Chad Troutwine is an attorney, entrepreneur, and film producer. Each of his movies have premiered at the Sundance, Toronto, Venice, or Cannes film festivals and enjoyed a US theatrical release. After completing his MBA, Chad co-founded Veritas Prep, a recognized leader in standardized test preparation and graduate school admissions consulting. This year, Chad began developing a clean energy campus showcasing one of the world’s first commercial-scale cellulosic biofuel refineries.
Chad graduated with honors from law school and earned his MBA with distinction from Yale University. In recognition of his achievements, Forbes magazine recently named Chad their Young Entrepreneur of the Year.
Seth Gordon is a multi-talented filmmaker. He directed the critically acclaimed documentary The King of Kong: A Fistful of Quarters. The film was noted on a host of critics’ and publications’ Best of the Year lists. Seth’s most recent release was the breakout Summer hit Horrible Bosses. In between, he has directed episodes of TV’s Modern Family, The Office, and Community. Seth is a graduate of Yale University and winner of an Oxford University writing fellowship.
A graduate of New York University’s Tisch School of the Arts, Rafi Chaudry has worked alongside such filmmakers as Alfonso Cuaron, Gus Van Sant and the Coen Bros. He worked alongside famed producer Claudie Ossard (Amelie, Delicatessen) on the French omnibus film Paris Je t’aime. Chaudry’s first feature as a Executive Producer, the film was selected to open the selection Un Certain Regard at the 2006 Cannes Film Festival, later going on to screen at Toronto, San Sebastian, and numerous other festivals internationally.

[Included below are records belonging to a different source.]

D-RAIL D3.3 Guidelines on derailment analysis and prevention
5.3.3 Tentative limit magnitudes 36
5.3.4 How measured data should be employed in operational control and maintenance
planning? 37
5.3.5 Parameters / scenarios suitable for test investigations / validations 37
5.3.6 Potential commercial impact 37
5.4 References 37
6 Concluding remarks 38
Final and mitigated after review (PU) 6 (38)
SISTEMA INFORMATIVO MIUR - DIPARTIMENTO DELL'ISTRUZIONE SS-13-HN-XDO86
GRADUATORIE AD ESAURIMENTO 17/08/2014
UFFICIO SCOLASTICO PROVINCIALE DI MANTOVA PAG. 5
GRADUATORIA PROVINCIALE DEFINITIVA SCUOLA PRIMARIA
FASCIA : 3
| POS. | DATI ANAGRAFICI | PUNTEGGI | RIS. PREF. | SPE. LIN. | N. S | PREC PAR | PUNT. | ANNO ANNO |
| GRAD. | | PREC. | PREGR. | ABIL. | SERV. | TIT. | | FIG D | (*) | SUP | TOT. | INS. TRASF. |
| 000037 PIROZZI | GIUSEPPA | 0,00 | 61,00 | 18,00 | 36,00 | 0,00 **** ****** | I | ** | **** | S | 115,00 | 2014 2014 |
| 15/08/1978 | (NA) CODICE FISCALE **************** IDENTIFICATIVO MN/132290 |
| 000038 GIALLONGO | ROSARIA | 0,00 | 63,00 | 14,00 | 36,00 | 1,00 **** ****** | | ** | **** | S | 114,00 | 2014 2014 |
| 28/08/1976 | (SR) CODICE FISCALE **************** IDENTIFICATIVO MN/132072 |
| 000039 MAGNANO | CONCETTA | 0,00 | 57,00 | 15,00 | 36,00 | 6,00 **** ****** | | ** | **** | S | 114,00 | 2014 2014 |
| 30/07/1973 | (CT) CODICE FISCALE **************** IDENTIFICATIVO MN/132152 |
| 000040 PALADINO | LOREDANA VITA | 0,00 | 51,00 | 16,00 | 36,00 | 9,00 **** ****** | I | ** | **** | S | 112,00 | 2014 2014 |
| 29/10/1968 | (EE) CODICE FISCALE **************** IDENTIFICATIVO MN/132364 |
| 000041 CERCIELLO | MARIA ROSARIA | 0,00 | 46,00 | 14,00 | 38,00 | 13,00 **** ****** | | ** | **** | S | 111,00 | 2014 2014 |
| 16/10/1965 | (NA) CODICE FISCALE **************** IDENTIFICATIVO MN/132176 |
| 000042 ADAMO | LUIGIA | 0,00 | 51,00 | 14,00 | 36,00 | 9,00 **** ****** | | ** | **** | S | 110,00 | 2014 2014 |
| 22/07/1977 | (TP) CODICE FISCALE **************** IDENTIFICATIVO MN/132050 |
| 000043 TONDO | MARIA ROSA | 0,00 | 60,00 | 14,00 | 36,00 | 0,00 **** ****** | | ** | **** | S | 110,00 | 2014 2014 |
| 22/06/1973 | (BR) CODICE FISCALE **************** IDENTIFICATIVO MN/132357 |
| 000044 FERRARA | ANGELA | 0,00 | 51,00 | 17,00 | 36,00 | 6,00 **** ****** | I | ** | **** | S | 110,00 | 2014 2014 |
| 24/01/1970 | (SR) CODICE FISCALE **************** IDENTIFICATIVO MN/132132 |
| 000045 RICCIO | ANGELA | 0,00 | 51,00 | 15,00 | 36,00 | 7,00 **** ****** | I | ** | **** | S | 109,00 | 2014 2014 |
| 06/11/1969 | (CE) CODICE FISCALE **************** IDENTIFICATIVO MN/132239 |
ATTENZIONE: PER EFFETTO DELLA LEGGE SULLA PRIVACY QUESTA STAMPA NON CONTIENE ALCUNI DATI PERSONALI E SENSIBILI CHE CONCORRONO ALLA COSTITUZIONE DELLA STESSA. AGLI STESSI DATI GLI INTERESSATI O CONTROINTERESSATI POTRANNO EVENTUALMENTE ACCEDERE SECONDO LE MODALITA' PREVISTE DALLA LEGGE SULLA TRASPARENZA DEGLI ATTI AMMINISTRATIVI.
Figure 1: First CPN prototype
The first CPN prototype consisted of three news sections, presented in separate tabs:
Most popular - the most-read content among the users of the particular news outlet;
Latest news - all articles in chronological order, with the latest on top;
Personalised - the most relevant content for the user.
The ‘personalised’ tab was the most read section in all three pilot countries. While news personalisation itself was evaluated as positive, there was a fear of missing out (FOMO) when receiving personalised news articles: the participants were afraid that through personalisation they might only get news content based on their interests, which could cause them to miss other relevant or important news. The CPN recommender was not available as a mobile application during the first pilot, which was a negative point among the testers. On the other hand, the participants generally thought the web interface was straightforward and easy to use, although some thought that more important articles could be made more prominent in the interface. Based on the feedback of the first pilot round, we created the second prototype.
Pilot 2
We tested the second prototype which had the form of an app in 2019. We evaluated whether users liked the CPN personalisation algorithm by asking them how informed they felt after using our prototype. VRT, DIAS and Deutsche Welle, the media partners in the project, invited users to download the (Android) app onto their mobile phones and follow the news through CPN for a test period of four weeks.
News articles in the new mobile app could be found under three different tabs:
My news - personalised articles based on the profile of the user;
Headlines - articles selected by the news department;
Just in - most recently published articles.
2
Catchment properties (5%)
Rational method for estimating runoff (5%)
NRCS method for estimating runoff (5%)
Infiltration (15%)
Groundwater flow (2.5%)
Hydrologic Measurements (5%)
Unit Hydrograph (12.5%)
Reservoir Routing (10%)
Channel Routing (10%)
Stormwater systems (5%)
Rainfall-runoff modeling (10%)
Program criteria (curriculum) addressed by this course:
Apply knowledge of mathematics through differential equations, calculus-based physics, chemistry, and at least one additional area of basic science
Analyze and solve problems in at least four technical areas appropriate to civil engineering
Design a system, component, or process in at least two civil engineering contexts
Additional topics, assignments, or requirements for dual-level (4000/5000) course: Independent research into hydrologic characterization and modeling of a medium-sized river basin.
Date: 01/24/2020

Dan O’Meara began his film career as the Director of Development for the entertainment law film Rudolph & Beer. He’s since produced independent film, and was head of film sales at Epstein, Levinsohn, Bodine, Hurwitz, & Weinstein, LLP, whose clients include Roberto Benigni, John Sayles and Michael Stipe. He was the sales representative on over twenty films, including the Oscar nominated Transamerica, and Planet B-Boy. His recent producing credits include Noah Buschel’s Neal Cassady, and Joshua, which premiered in competition at Sundance 2007 and sold to Fox Searchlight.
Chris Romano graduated with honors from Tisch School of the Arts at New York University. In 2002, he became an in-house commercial producer for Lawrence Bender’s company A Band Apart. In 2004 he formed El Camino Films – a production company based in Uruguay. His other producing credits include Anthony’s Ng’s 212, which premiered at the Sundance Film Festival in 2005, and Perry Henzell’s No Place Like Home (Toronto Film Festival 2006), which was released by Palm Pictures.